Peternak Aceh Laporkan PLN Akibat 18 Ribu Ayam Mati Karena Pemadaman Listrik



Seorang peternak ayam broiler asal Kabupaten Aceh Barat Daya, Muhammad Hatta, mengambil langkah hukum terhadap Perusahaan Listrik Negara (PLN) setelah mengalami kerugian besar akibat pemadaman listrik yang terjadi pada akhir September 2025. Pemadaman tersebut menyebabkan kematian sebanyak 18 ribu ekor ayam pedaging miliknya.

Penyebab Kerugian Besar

Pemadaman listrik yang terjadi selama tiga hari berturut-turut tanpa pemberitahuan resmi dari PLN membuat sistem ventilasi dan penerangan kandang ayam tidak berfungsi. Hal ini menyebabkan kondisi lingkungan di dalam kandang menjadi tidak stabil, sehingga banyak ayam mati. Kerugian diperkirakan mencapai Rp 800 juta.

Meskipun kliennya sudah menyiapkan genset sebagai cadangan, keadaan tersebut tidak cukup untuk mengatasi masalah. Genset tersebut akhirnya meledak karena ketidakpastian pasokan listrik. Selain itu, pembelian bahan bakar minyak juga sulit dilakukan karena aktivitas pom bensin terganggu.

Tindakan Hukum yang Diambil

Kuasa hukum penggugat, Miswar, menjelaskan bahwa kliennya telah melakukan somasi terhadap PT PLN di Jakarta sebanyak tiga kali. Namun, hanya jawaban permintaan maaf yang diberikan oleh PLN Unit Induk Distribusi Aceh setelah somasi ketiga pada 20 Oktober 2025. Akibatnya, kliennya memutuskan untuk menggugat ke Pengadilan Negeri Blangpidie.
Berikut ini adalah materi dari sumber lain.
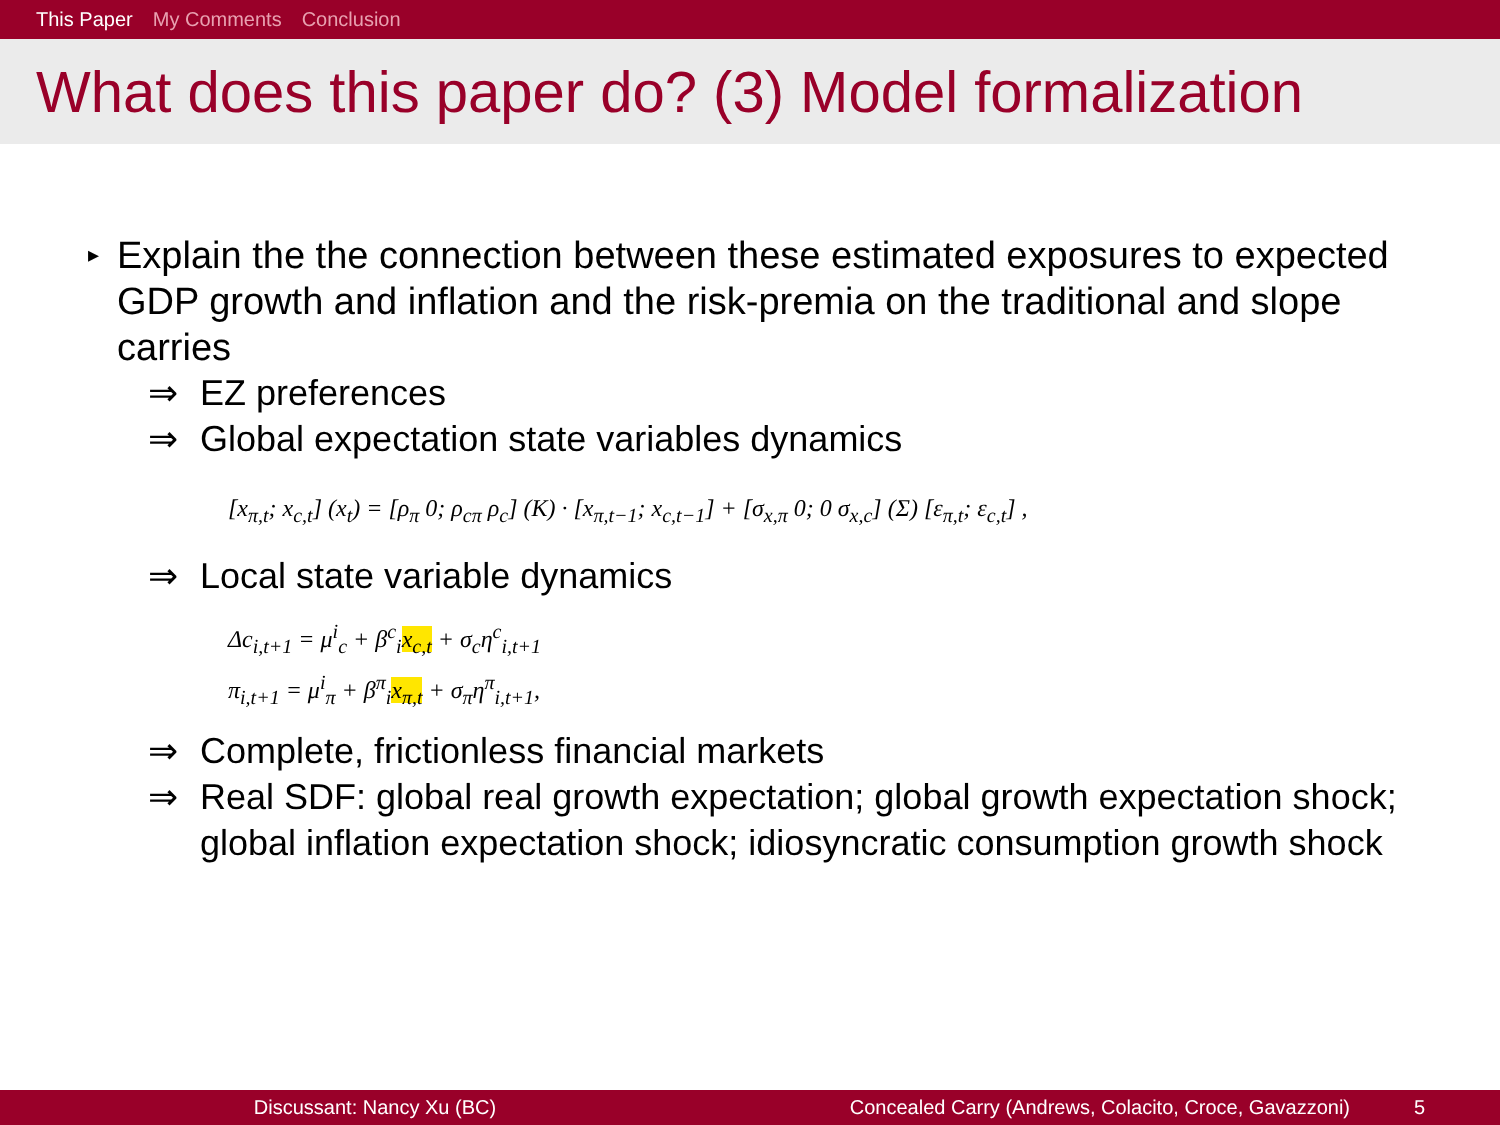This Paper My Comments Conclusion
What does this paper do? (3) Model formalization
▸
Explain the the connection between these estimated exposures to expected GDP growth and inflation and the risk-premia on the traditional and slope carries
⇒ EZ preferences
⇒ Global expectation state variables dynamics
[x<sub>π,t</sub>; x<sub>c,t</sub>] (x<sub>t</sub>) = [ρ<sub>π</sub> 0; ρ<sub>cπ</sub> ρ<sub>c</sub>] (K) · [x<sub>π,t−1</sub>; x<sub>c,t−1</sub>] + [σ<sub>x,π</sub> 0; 0 σ<sub>x,c</sub>] (Σ) [ε<sub>π,t</sub>; ε<sub>c,t</sub>] ,
⇒ Local state variable dynamics
Δc<sub>i,t+1</sub> = μ<sup>i</sup><sub>c</sub> + β<sup>c</sup><sub>i</sub>x<sub>c,t</sub> + σ<sub>c</sub>η<sup>c</sup><sub>i,t+1</sub>
π<sub>i,t+1</sub> = μ<sup>i</sup><sub>π</sub> + β<sup>π</sup><sub>i</sub>x<sub>π,t</sub> + σ<sub>π</sub>η<sup>π</sup><sub>i,t+1</sub>,
⇒ Complete, frictionless financial markets
⇒ Real SDF: global real growth expectation; global growth expectation shock; global inflation expectation shock; idiosyncratic consumption growth shock
Discussant: Nancy Xu (BC) Concealed Carry (Andrews, Colacito, Croce, Gavazzoni) 5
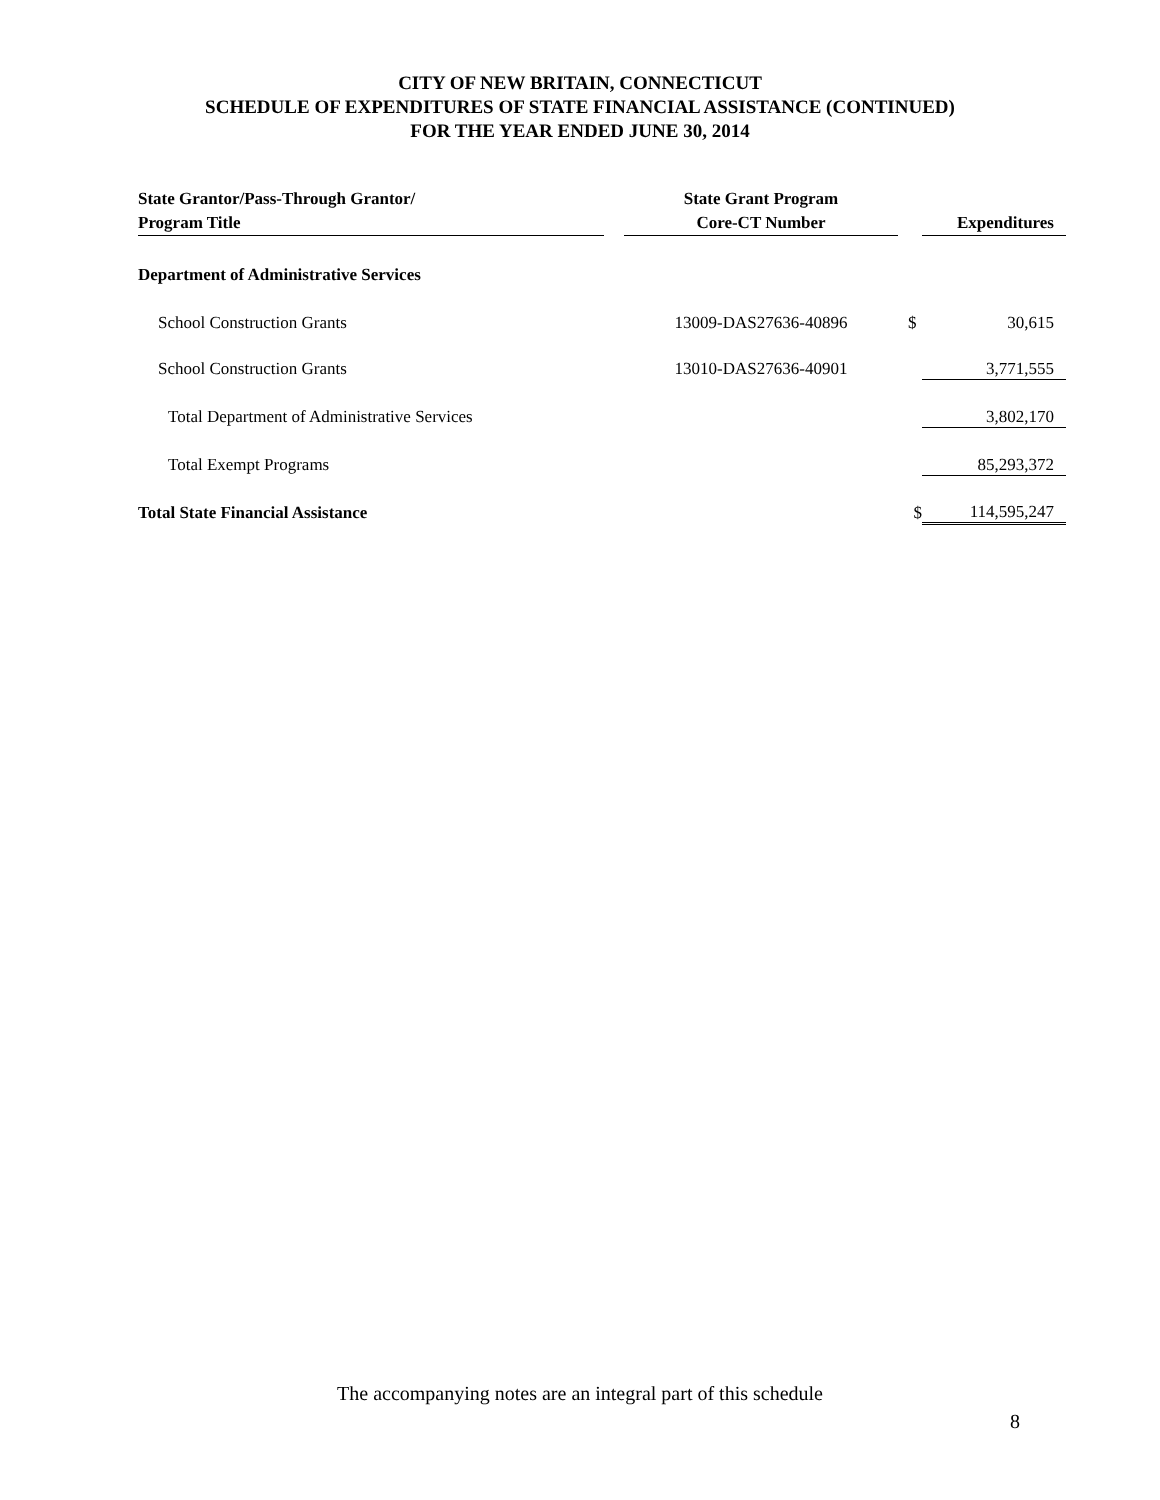CITY OF NEW BRITAIN, CONNECTICUT
SCHEDULE OF EXPENDITURES OF STATE FINANCIAL ASSISTANCE (CONTINUED)
FOR THE YEAR ENDED JUNE 30, 2014
| State Grantor/Pass-Through Grantor/ Program Title | | State Grant Program Core-CT Number | | Expenditures |
| --- | --- | --- | --- | --- |
| Department of Administrative Services | | | | |
| School Construction Grants | | 13009-DAS27636-40896 | | $ 30,615 |
| School Construction Grants | | 13010-DAS27636-40901 | | 3,771,555 |
| Total Department of Administrative Services | | | | 3,802,170 |
| Total Exempt Programs | | | | 85,293,372 |
| Total State Financial Assistance | | | $ | 114,595,247 |
The accompanying notes are an integral part of this schedule
8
Menurut Miswar, tindakan PLN dianggap sebagai kelalaian atau negligence. Ia menilai bahwa pemadaman listrik yang tidak diumumkan dan tidak disertai kompensasi melanggar beberapa peraturan hukum. Diantaranya adalah Putusan Mahkamah Agung Nomor 1229 K/Pdt/2006 dan Putusan MA Nomor 2314 K/Pdt/2013.

Dasar Hukum dan Tuntutan

Miswar menyatakan bahwa PLN sebagai pelaku usaha di bidang ketenagalistrikan wajib mematuhi Pasal 29 ayat (1) Undang-Undang Nomor 30 Tahun 2009 tentang Ketenagalistrikan. Aturan ini mewajibkan PLN memberikan pelayanan yang baik kepada pelanggan dan memberikan kompensasi jika terjadi kesalahan atau kelalaian dalam pengoperasian ketenagalistrikan.

Selain itu, PLN juga diduga melanggar Pasal 19 ayat (1) dan (2) Undang-Undang Nomor 8 Tahun 1999 tentang Perlindungan Konsumen. Aturan ini menegaskan bahwa pelaku usaha harus bertanggung jawab atas kerugian konsumen akibat jasa yang tidak sesuai standar mutu.

Kerugian Materil dan Imateril

Akibat kelalaian PLN, klien Miswar mengalami kerugian materil sebesar Rp 784 juta. Selain itu, ada kerugian immateril seperti gangguan reputasi usaha, kehilangan kepercayaan mitra, serta penderitaan moril akibat pelayanan publik yang tidak memadai. Kerugian immateril ditaksir sebesar Rp 1 miliar.

Dalam gugatan, Miswar menuntut PT PLN membayar kerugian materil secara tunai sebesar Rp 784 juta dan kerugian immateril sebesar Rp 1 miliar.

Informasi Gugatan

Gugatan ini terdaftar dengan nomor perkara 11/Pdt.G/2025/PN Bpd. Penggugatnya adalah PT Meuligo Raya, sedangkan tergugatnya adalah PT Perusahaan Listrik Negara (Persero) dalam hal ini PT PLN Unit Induk Wilayah Aceh. Nilai sengketa dalam gugatan ini mencapai Rp 1,78 miliar.

Sidang pertama akan digelar pada Rabu, 26 November 2025. Petitum gugatan belum dapat ditampilkan di laman tersebut.